◆ Exercise instructions
From the first line to the last, return the data exactly, with no pictures.

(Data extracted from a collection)
---*---
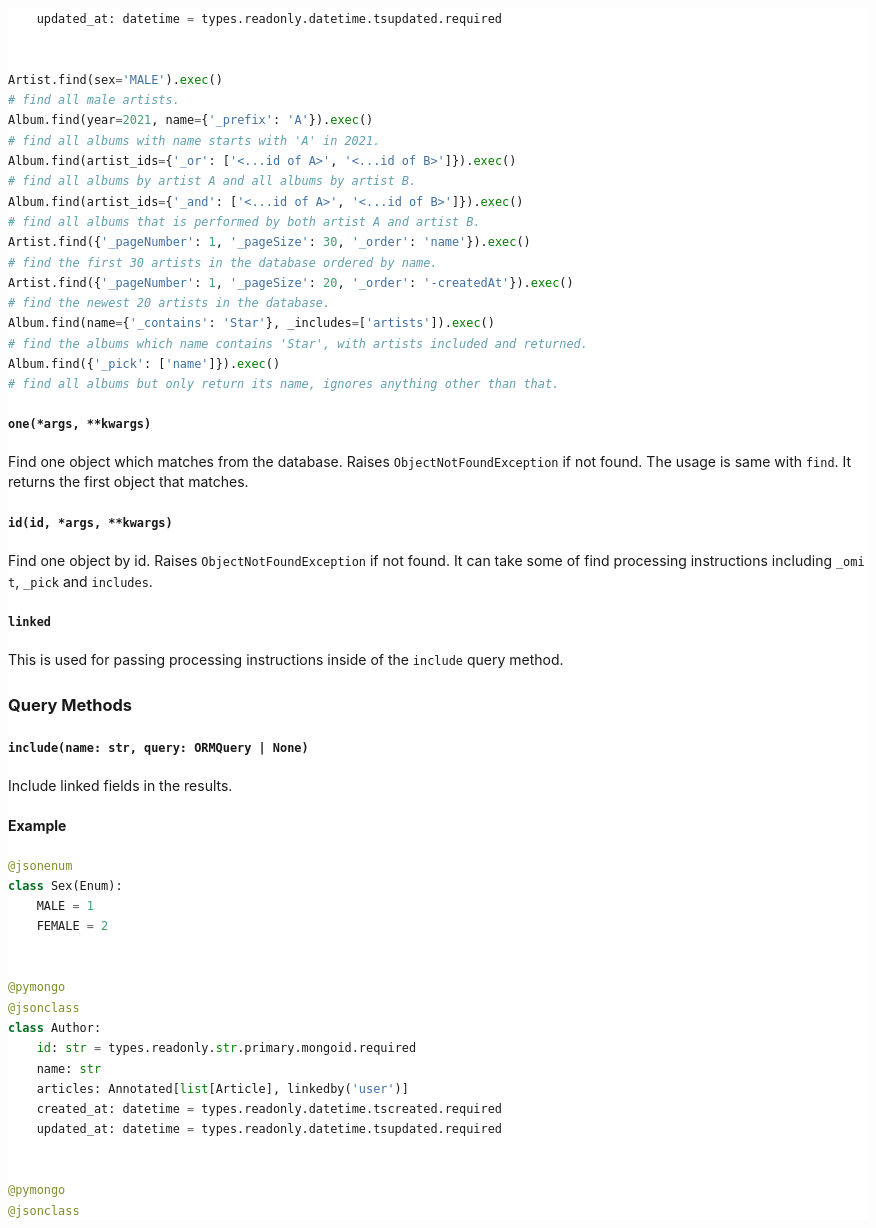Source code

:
 ```python
    updated_at: datetime = types.readonly.datetime.tsupdated.required


Artist.find(sex='MALE').exec()
# find all male artists.
Album.find(year=2021, name={'_prefix': 'A'}).exec()
# find all albums with name starts with 'A' in 2021.
Album.find(artist_ids={'_or': ['<...id of A>', '<...id of B>']}).exec()
# find all albums by artist A and all albums by artist B.
Album.find(artist_ids={'_and': ['<...id of A>', '<...id of B>']}).exec()
# find all albums that is performed by both artist A and artist B.
Artist.find({'_pageNumber': 1, '_pageSize': 30, '_order': 'name'}).exec()
# find the first 30 artists in the database ordered by name.
Artist.find({'_pageNumber': 1, '_pageSize': 20, '_order': '-createdAt'}).exec()
# find the newest 20 artists in the database.
Album.find(name={'_contains': 'Star'}, _includes=['artists']).exec()
# find the albums which name contains 'Star', with artists included and returned.
Album.find({'_pick': ['name']}).exec()
# find all albums but only return its name, ignores anything other than that.
```

#### `one(*args, **kwargs)`

Find one object which matches from the database. Raises
`ObjectNotFoundException` if not found. The usage is same with `find`. It
returns the first object that matches.

#### `id(id, *args, **kwargs)`

Find one object by id. Raises `ObjectNotFoundException` if not found. It can
take some of find processing instructions including `_omit`, `_pick` and
`includes`.

#### `linked`

This is used for passing processing instructions inside of the `include` query
method.

### Query Methods

#### `include(name: str, query: ORMQuery | None)`

Include linked fields in the results.

#### Example

```python
@jsonenum
class Sex(Enum):
    MALE = 1
    FEMALE = 2


@pymongo
@jsonclass
class Author:
    id: str = types.readonly.str.primary.mongoid.required
    name: str
    articles: Annotated[list[Article], linkedby('user')]
    created_at: datetime = types.readonly.datetime.tscreated.required
    updated_at: datetime = types.readonly.datetime.tsupdated.required


@pymongo
@jsonclass
```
---*---
◆ Written answer
Source code

:
 ```python
    updated_at: datetime = types.readonly.datetime.tsupdated.required


Artist.find(sex='MALE').exec()
# find all male artists.
Album.find(year=2021, name={'_prefix': 'A'}).exec()
# find all albums with name starts with 'A' in 2021.
Album.find(artist_ids={'_or': ['<...id of A>', '<...id of B>']}).exec()
# find all albums by artist A and all albums by artist B.
Album.find(artist_ids={'_and': ['<...id of A>', '<...id of B>']}).exec()
# find all albums that is performed by both artist A and artist B.
Artist.find({'_pageNumber': 1, '_pageSize': 30, '_order': 'name'}).exec()
# find the first 30 artists in the database ordered by name.
Artist.find({'_pageNumber': 1, '_pageSize': 20, '_order': '-createdAt'}).exec()
# find the newest 20 artists in the database.
Album.find(name={'_contains': 'Star'}, _includes=['artists']).exec()
# find the albums which name contains 'Star', with artists included and returned.
Album.find({'_pick': ['name']}).exec()
# find all albums but only return its name, ignores anything other than that.
```

#### `one(*args, **kwargs)`

Find one object which matches from the database. Raises
`ObjectNotFoundException` if not found. The usage is same with `find`. It
returns the first object that matches.

#### `id(id, *args, **kwargs)`

Find one object by id. Raises `ObjectNotFoundException` if not found. It can
take some of find processing instructions including `_omit`, `_pick` and
`includes`.

#### `linked`

This is used for passing processing instructions inside of the `include` query
method.

### Query Methods

#### `include(name: str, query: ORMQuery | None)`

Include linked fields in the results.

#### Example

```python
@jsonenum
class Sex(Enum):
    MALE = 1
    FEMALE = 2


@pymongo
@jsonclass
class Author:
    id: str = types.readonly.str.primary.mongoid.required
    name: str
    articles: Annotated[list[Article], linkedby('user')]
    created_at: datetime = types.readonly.datetime.tscreated.required
    updated_at: datetime = types.readonly.datetime.tsupdated.required


@pymongo
@jsonclass
```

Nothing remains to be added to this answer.